Artificial intelligence has tremendous potential to improve efficiency and help decarbonize the planet — but it also requires huge amounts of energy that could exhaust power grids across the U.S.
That dichotomy creates a dilemma for companies tapping into the power of AI technologies for climate and clean tech innovation. The issue was a hot topic of discussion last week in Seattle at two major climate events: PNW Climate Week and the Bloomberg Green Festival.
Training AI models and using AI-powered machines require tons of energy. But the amount is determined by the breadth of what they are designed to do and how they accomplish their task.
Not every problem needs a complex AI solution, said Jai Jaisimha, founder of Transparency Coalition.ai and an affiliate professor in the University of Washington’s Department of Electrical and Computer Engineering.
“I do have some substantive concerns about trying to swat flies with laser beams,” Jaisimha said. “AI can be great, but it should be built for the task that you intend to apply it to.”

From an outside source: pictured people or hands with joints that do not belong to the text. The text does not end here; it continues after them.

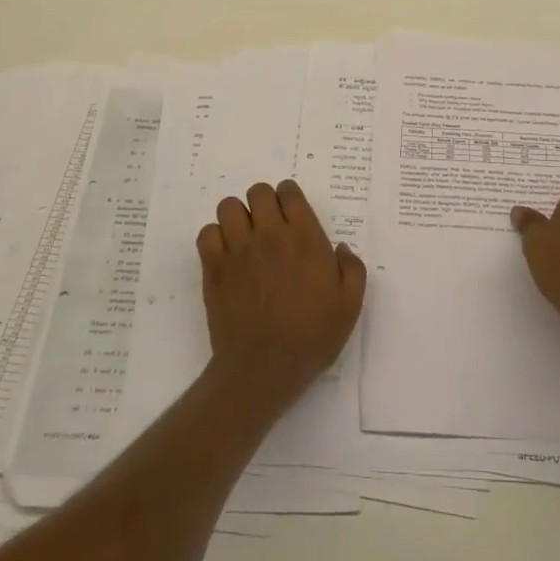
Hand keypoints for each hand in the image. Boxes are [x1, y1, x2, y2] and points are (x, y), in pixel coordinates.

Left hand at [197, 180, 365, 408]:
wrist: (264, 368)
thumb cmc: (311, 337)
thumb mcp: (350, 305)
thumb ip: (352, 269)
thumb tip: (340, 248)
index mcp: (305, 238)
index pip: (289, 192)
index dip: (289, 198)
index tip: (292, 216)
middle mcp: (270, 235)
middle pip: (258, 192)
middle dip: (263, 203)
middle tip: (268, 227)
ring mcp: (239, 249)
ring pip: (229, 207)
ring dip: (237, 217)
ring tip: (244, 239)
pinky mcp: (214, 268)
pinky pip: (207, 233)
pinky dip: (215, 238)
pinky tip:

Rebecca Hu is CEO of Glacier, a San Francisco-based recycling startup. The company is building AI-trained robots that are positioned above recycling facility conveyor belts. The robots use cameras to watch what passes by on the belt, and have an arm to retrieve and sort recyclables.
Hu said “right-sizing” a model can prevent the drain on resources caused by over-engineering. Every AI company, she said, should consider how to deliver function in a responsible and efficient fashion.

Some companies are using AI for products that use less energy than their predecessors.
Hansi Singh, the Seattle-based CEO of Planette AI, said her company’s model combines physics with AI to forecast temperature, wind and rain stretching up to five years in the future. Singh said Planette’s approach uses a fraction of the energy consumed by the traditional method: large-scale, Earth-systems models that run on energy-hogging supercomputers.
And the less power-hungry strategy also delivers better results, according to Singh.
Planette launched its first product, an El Niño forecaster called Umi, last week. Singh said their models can predict temperature with 80-95% accuracy three to six months in advance, making them more accurate than NOAA forecasts.
One of the challenges in curbing AI-driven energy use is that it is difficult to quantify how much power different AI models use, said Jaisimha. The energy needs vary depending on the task being performed and the way they work is often not transparent, he added.
In the future, Jaisimha said, AI models that are verified as energy efficient could have a market advantage.